DeRoberts fashioned the bulk of the first demo on the night they wrote it, creating an arc in the track by alternating between big, acerbic guitar tones and dropout sections where the arrangement was little more than a vocal on top of drumbeats and hand claps. “That was indispensable when it came time to cut it,” says Lay.

“For My Money” was in his catalog as EMI Nashville introduced him to radio with “Speakers, Bleachers and Preachers” in 2017 and “Yada Yada Yada” in 2018. Both songs peaked in the 40s on Country Airplay, but they brought opportunities. They played well when he opened stadium dates for Kenny Chesney, and he was asked to do a Vevo DSCVR performance in New York, where he broke out “For My Money” for the first time.

Producer Mikey Reaves (Caylee Hammack, Emily Hackett) thought that song had a unique edge, and when Lay cut three tracks for an Amazon Originals session in January 2019, they put “For My Money” on deck. DeRoberts supplied the stems from his demo, and Reaves reworked it as a reference when he booked drummer Fred Eltringham, bassist Rich Brinsfield and keyboardist Davis Nash for a Blackbird Studio session that yielded a highly rhythmic undertow.

“The thing that ended up really feeling good was that tom groove for the chorus, which you don’t find often in a country single,” says Reaves. “There are just things about it that felt appropriate because the song lyrically is almost cartoonish.”

Ilya Toshinsky layered spiky guitars on top, and Lay doubled all his vocal parts, creating a power boost to the song’s central character. Big, shouted background vocals added a Def Leppard effect on top of the blues-based chord structure. In the process, “For My Money” folds in ‘70s classic rock, ‘80s hair band and ‘90s country and hip-hop influences.

“Part of his aesthetic is not being too exact or neat,” notes Reaves. “There’s something very knee-jerk and rock ’n’ roll about him in his musical leanings and his songwriting, so I was trying to make it slam and have everything kind of feel intentional, but then again have little things that felt impulsive just stick out.”

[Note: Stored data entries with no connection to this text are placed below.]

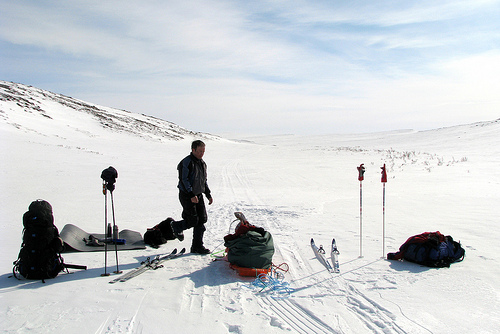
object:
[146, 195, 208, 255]
pants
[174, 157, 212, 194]
coat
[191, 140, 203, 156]
hair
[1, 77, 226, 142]
land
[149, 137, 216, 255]
man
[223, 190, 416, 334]
track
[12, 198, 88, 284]
pack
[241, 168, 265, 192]
broken branches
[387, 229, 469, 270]
bag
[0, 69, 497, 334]
snow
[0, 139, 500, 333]
ground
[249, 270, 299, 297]
rope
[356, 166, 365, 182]
handles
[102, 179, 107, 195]
handles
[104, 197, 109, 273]
poles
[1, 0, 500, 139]
cloud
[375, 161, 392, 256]
pole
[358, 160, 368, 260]
pole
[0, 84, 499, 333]
hill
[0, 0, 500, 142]
sky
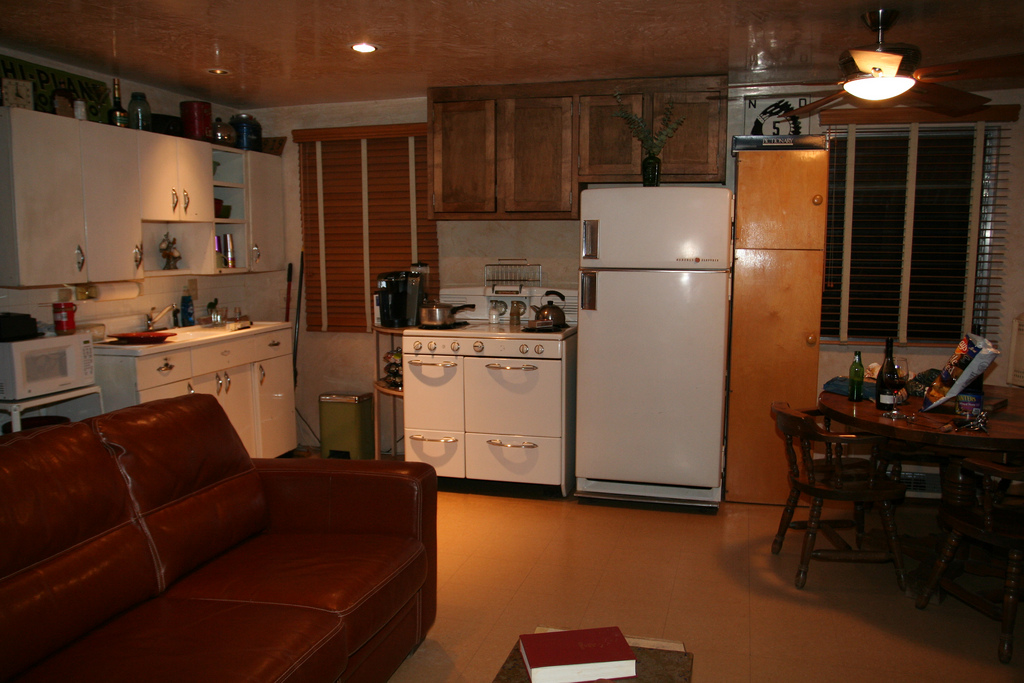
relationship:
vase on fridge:
[644, 155, 663, 185] [578, 183, 737, 509]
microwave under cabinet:
[4, 331, 99, 401] [5, 83, 291, 298]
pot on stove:
[419, 295, 474, 334] [411, 314, 582, 507]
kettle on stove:
[526, 286, 566, 328] [403, 310, 578, 503]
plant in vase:
[588, 81, 683, 140] [634, 132, 663, 184]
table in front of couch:
[497, 621, 693, 680] [6, 380, 441, 679]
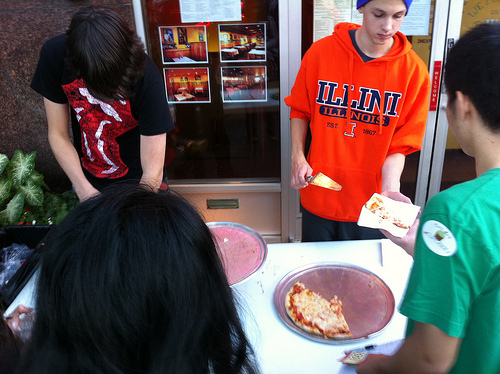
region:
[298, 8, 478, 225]
a door on the building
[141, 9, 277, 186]
a window on the building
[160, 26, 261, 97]
pictures hanging on the window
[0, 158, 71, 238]
a plant in front of the building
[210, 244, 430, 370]
a white table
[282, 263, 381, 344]
a pizza on a platter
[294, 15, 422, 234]
a man in an orange sweater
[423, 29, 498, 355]
a man in a green shirt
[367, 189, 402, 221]
a piece of pizza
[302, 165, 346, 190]
a spatula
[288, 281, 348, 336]
some pieces of cheese pizza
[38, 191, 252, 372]
the head of the woman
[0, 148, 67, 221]
a green plant to the left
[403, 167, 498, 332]
he is wearing a green t-shirt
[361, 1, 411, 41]
the head of the boy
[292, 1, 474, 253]
he is giving a piece of pizza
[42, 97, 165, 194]
the two arms of the boy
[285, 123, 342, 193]
he is holdinng a spatula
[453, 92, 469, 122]
one ear of the boy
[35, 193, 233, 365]
this hair is black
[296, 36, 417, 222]
guy wearing a orange sweatshirt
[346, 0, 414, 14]
guy wearing a blue hat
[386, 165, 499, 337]
guy wearing a green tee shirt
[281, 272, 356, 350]
pizza on a pan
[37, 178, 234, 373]
person with black hair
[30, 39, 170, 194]
guy wearing a black tee shirt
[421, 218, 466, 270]
sticker on a tee shirt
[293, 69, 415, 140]
Blue letters on the sweatshirt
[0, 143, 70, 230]
plant in the pot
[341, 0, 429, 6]
boy has blue hat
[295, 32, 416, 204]
boy has orange hoodie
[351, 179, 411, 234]
pizza on white napkin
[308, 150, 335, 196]
boy is holding spatula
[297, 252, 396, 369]
pizza on silver tray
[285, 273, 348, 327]
yellow cheese on pizza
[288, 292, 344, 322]
orange sauce on pizza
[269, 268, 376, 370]
tray on white table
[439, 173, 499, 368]
person has green shirt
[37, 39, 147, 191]
person has black shirt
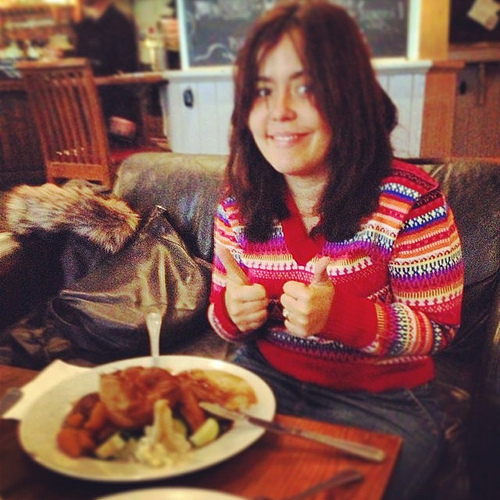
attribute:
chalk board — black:
[182, 0, 410, 68]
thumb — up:
[211, 243, 247, 279]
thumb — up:
[312, 256, 332, 282]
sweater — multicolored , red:
[209, 161, 463, 371]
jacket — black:
[2, 182, 136, 355]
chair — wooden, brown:
[14, 56, 125, 186]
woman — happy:
[209, 1, 464, 379]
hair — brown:
[229, 1, 376, 96]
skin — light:
[301, 110, 320, 127]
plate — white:
[19, 352, 275, 480]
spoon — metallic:
[144, 309, 164, 368]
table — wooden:
[3, 361, 403, 498]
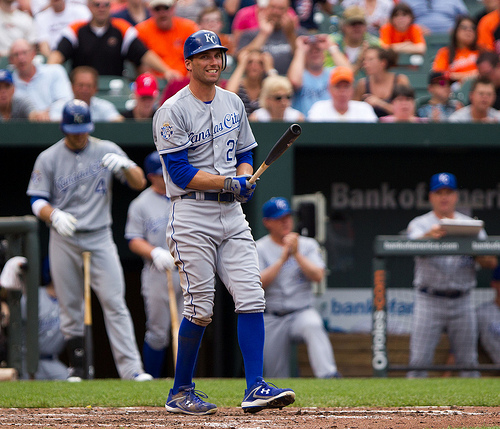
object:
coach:
[406, 170, 497, 378]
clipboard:
[441, 218, 481, 238]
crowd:
[0, 0, 499, 123]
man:
[27, 99, 156, 380]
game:
[0, 119, 500, 427]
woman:
[249, 75, 305, 123]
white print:
[204, 33, 216, 44]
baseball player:
[150, 27, 297, 414]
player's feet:
[237, 379, 297, 419]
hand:
[223, 174, 260, 200]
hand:
[234, 175, 257, 203]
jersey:
[152, 84, 260, 197]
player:
[124, 146, 191, 375]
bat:
[79, 250, 97, 378]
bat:
[164, 262, 184, 371]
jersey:
[27, 133, 132, 238]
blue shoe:
[162, 386, 218, 416]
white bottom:
[239, 390, 296, 410]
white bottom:
[164, 404, 217, 416]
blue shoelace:
[173, 387, 207, 402]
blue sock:
[237, 308, 266, 389]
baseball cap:
[184, 30, 229, 72]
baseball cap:
[429, 172, 457, 191]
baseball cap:
[62, 99, 96, 135]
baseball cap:
[144, 151, 164, 174]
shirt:
[381, 21, 426, 48]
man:
[381, 1, 428, 54]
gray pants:
[165, 192, 265, 326]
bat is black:
[265, 124, 302, 165]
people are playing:
[23, 27, 500, 415]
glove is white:
[50, 207, 76, 238]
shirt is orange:
[129, 11, 209, 80]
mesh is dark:
[382, 253, 500, 379]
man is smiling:
[194, 51, 223, 82]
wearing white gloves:
[51, 151, 128, 238]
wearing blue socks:
[140, 341, 166, 376]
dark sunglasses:
[90, 0, 110, 10]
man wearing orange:
[381, 19, 427, 51]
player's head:
[180, 28, 229, 84]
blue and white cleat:
[241, 376, 296, 414]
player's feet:
[160, 381, 220, 422]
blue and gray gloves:
[222, 174, 260, 203]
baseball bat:
[234, 124, 302, 198]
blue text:
[190, 110, 241, 145]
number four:
[94, 178, 108, 196]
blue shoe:
[234, 380, 299, 414]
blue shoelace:
[254, 376, 278, 390]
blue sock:
[172, 317, 207, 395]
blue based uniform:
[150, 85, 296, 384]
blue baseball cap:
[260, 196, 290, 218]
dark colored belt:
[181, 191, 236, 203]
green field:
[0, 376, 499, 407]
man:
[42, 0, 180, 86]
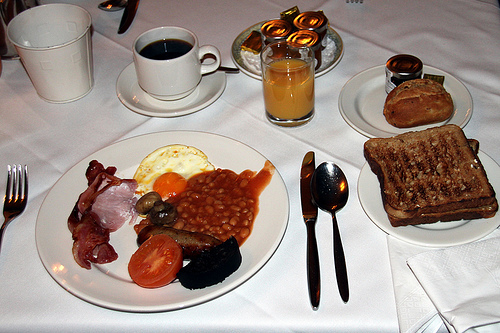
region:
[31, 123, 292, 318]
The plate is white.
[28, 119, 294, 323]
The plate is full.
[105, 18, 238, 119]
The coffee cup is full.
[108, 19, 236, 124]
The coffee cup is white.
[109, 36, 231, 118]
The saucer is round.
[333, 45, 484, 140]
The saucer is round.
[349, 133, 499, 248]
The saucer is round.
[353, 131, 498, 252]
The saucer is white.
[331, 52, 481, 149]
The saucer is white.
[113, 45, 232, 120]
The saucer is white.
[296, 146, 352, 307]
stainless steel spoon and knife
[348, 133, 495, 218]
order of grilled toast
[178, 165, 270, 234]
saucy baked beans next to eggs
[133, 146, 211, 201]
one egg made overeasy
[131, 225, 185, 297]
a slice of tomato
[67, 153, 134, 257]
fried bacon and ham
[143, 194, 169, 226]
slices of jalapeno peppers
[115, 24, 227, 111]
cup of black coffee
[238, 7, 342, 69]
a saucer of jams and a pad of butter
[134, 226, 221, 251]
a breakfast sausage link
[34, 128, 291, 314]
white plate sitting on the table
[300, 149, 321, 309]
knife on white tablecloth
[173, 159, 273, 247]
baked beans on white plate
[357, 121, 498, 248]
toasted bread on white saucer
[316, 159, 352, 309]
spoon next to the knife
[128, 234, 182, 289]
red tomato on the white plate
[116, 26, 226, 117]
white cup on white saucer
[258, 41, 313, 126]
glass with juice in it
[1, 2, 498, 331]
white cloth covering the table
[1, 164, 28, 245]
fork lying on the table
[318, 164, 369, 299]
a spoon on the table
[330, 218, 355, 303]
the handle of a spoon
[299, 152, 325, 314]
the knife on the table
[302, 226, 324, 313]
the handle of a knife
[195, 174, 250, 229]
beans on a plate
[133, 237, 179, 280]
a piece of red tomato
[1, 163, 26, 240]
a fork on the table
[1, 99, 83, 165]
a white table cloth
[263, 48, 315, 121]
a glass with juice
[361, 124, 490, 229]
this is a slice of bread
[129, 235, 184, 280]
this is a slice of tomato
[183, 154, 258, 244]
these are beans in soup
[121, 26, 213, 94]
this is a cup of coffe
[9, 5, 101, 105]
this is a plastic cup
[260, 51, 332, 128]
this is a glass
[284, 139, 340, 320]
this is a knife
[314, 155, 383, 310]
this is a spoon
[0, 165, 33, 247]
this is a fork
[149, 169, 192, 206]
this is an egg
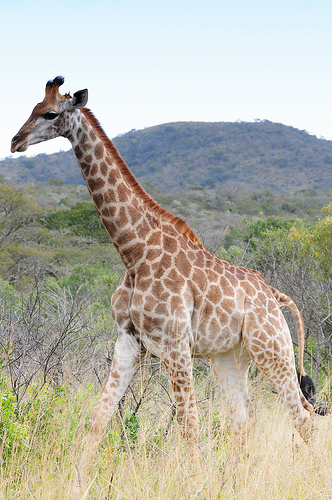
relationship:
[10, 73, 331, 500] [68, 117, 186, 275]
giraffe has neck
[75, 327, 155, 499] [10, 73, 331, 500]
leg on giraffe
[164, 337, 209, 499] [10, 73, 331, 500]
leg on giraffe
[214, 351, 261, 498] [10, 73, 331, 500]
leg on giraffe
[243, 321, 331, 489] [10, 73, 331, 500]
leg on giraffe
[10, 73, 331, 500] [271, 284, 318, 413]
giraffe has tail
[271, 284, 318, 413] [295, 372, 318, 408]
tail has hair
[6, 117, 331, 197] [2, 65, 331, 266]
hill in background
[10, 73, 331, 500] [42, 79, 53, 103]
giraffe has horn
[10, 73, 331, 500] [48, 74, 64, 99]
giraffe has horn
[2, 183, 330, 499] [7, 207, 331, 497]
greenery on ground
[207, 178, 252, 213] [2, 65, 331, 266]
tree in background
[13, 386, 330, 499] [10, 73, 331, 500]
grass under giraffe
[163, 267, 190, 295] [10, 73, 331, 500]
spot on giraffe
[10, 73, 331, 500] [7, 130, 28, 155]
giraffe has snout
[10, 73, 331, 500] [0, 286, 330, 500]
giraffe in meadow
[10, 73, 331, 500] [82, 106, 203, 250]
giraffe has mane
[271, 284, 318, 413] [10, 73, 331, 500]
tail on giraffe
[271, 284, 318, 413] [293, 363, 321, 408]
tail has tuft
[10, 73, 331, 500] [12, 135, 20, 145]
giraffe has nostril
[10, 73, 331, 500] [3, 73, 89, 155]
giraffe has head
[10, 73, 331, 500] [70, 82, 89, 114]
giraffe has ear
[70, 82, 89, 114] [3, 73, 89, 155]
ear on head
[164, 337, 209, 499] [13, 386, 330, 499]
leg in grass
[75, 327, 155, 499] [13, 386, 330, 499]
leg in grass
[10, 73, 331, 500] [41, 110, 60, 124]
giraffe has eye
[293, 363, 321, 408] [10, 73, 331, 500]
tuft on giraffe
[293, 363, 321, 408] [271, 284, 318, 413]
tuft on tail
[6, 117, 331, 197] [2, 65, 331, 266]
mountain in background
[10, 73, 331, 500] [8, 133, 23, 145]
giraffe has nose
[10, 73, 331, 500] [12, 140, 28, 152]
giraffe has mouth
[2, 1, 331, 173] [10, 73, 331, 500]
sky behind giraffe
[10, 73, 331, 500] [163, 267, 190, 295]
giraffe has spot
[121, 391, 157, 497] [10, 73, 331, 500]
branch in front of giraffe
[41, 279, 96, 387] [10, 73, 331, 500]
branch in front of giraffe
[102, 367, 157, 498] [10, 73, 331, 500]
branch in front of giraffe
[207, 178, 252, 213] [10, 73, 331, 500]
tree behind giraffe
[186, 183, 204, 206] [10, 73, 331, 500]
tree behind giraffe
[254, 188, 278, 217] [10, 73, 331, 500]
tree behind giraffe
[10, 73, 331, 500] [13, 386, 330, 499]
giraffe in grass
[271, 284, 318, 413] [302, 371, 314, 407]
tail has tip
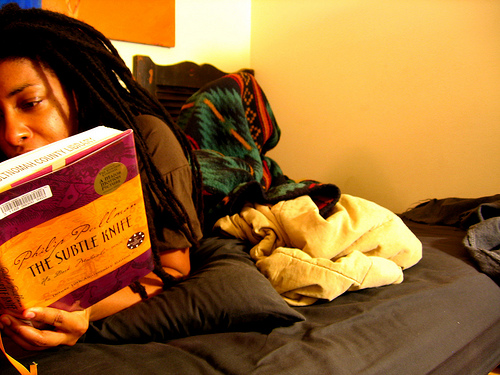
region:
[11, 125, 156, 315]
Library book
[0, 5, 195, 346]
girl reading a book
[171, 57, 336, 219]
fuzzy blanket with geometric printed pattern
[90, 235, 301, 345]
black pillow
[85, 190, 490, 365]
large unmade bed with black sheets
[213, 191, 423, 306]
wadded-up white blanket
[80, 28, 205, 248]
dreadlocks hair style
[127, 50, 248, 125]
black swinging saloon door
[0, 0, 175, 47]
orange and blue hanging painting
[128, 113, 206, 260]
girl is wearing a brown t-shirt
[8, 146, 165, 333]
A book called "The Subtle Knife"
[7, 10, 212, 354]
a woman reading a book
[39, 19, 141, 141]
dread-locks in the woman's hair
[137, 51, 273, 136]
a chair in the background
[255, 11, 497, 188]
a white wall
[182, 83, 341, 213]
A patterned decorative jacket.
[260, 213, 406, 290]
a white comforter.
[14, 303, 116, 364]
the woman's hand holding a book.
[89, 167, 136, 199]
a sticker on the book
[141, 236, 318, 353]
a black pillow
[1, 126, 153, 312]
paper cover on book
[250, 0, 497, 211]
wall painted pale yellow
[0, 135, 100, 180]
black writing on edge of book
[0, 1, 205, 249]
long braided black hair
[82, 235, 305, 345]
pillow in dark brown pillowcase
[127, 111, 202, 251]
man wearing brown shirt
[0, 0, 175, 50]
blue and orange wall hanging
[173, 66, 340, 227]
blanket is green, orange, black and red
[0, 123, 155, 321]
book is open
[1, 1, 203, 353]
man is reading 'The Subtle Knife' book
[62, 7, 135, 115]
portion of woman's black dreads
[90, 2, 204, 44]
portion of orange picture with round brown dot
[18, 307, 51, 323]
tip of woman's fingers with pink manicured nails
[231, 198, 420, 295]
crumpled white garment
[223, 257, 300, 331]
portion of brown felt pillow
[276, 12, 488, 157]
solid light yellow wall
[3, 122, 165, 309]
large book with yellow and purple cover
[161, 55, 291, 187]
large green and orange silk garment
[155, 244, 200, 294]
portion of woman's arm resting on pillow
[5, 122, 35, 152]
woman's protruding nose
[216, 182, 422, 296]
A wadded up white blanket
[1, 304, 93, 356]
Fingers holding up a book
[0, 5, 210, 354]
A person reading a book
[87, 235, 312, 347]
A dark pillow a person is laying on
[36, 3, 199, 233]
Dread locks on this persons head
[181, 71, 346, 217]
A colorful blanket laying on the bed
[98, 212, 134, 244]
The word KNIFE written on the front of the book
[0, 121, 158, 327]
A purple and yellow book titled "The Subtle Knife"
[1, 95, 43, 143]
A nose on the face of the person reading a book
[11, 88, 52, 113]
Eyeball of the person reading the book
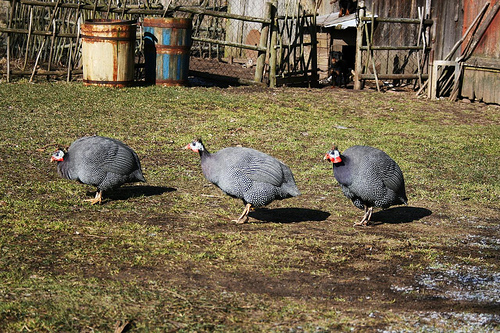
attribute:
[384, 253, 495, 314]
cereals — white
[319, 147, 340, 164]
face — red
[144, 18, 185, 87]
tank — small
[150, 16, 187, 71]
barrel — rusty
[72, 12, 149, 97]
barrel — rusty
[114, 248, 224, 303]
ground — bare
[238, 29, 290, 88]
poles — wooden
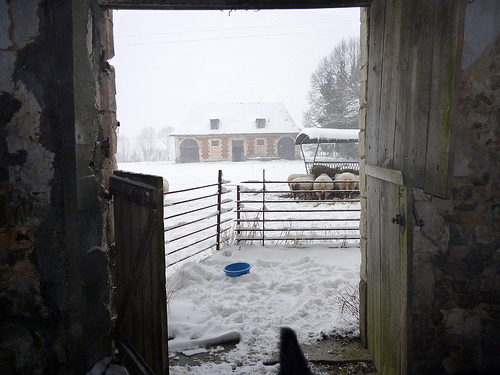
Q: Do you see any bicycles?
A: No, there are no bicycles.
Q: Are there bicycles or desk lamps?
A: No, there are no bicycles or desk lamps.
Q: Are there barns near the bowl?
A: Yes, there is a barn near the bowl.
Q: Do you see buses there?
A: No, there are no buses.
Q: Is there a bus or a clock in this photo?
A: No, there are no buses or clocks.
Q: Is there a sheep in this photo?
A: Yes, there is a sheep.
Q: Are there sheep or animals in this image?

Lay also created a spoken-word vamp that lampoons the jet-set lie as the protagonist asks his girlfriend to hold the flashlight while he tries to crank the engine on his stalled truck.

Lay and Morris Higham Management financed the sessions without securing EMI’s approval, then finally took six tracks to the label. He saw “For My Money” as a song that was “too quirky” to be a single. But with Universal Music Group Nashville senior vp A&R Stephanie Wright shepherding the process, EMI got behind the song as the next release. “Everything’s kosher now,” says Lay, “but to be honest, I don’t know what would have happened if they didn’t like it.”

EMI sent “For My Money” to country radio PlayMPE on Jan. 6, giving listeners a wacky take on the role of deception in love. Even the most honest people typically present the best version of themselves to potential partners, so it’s tough to imagine too many music fans who can’t see at least a piece of their personality in the song. Lay certainly does.

“I’m not going to lie,” he says. “When I met my wife, I’m sure I pulled every card out of the hat to keep her interested slightly enough till we could solidify our relationship a little bit. Absolutely, I’ve used that trick.”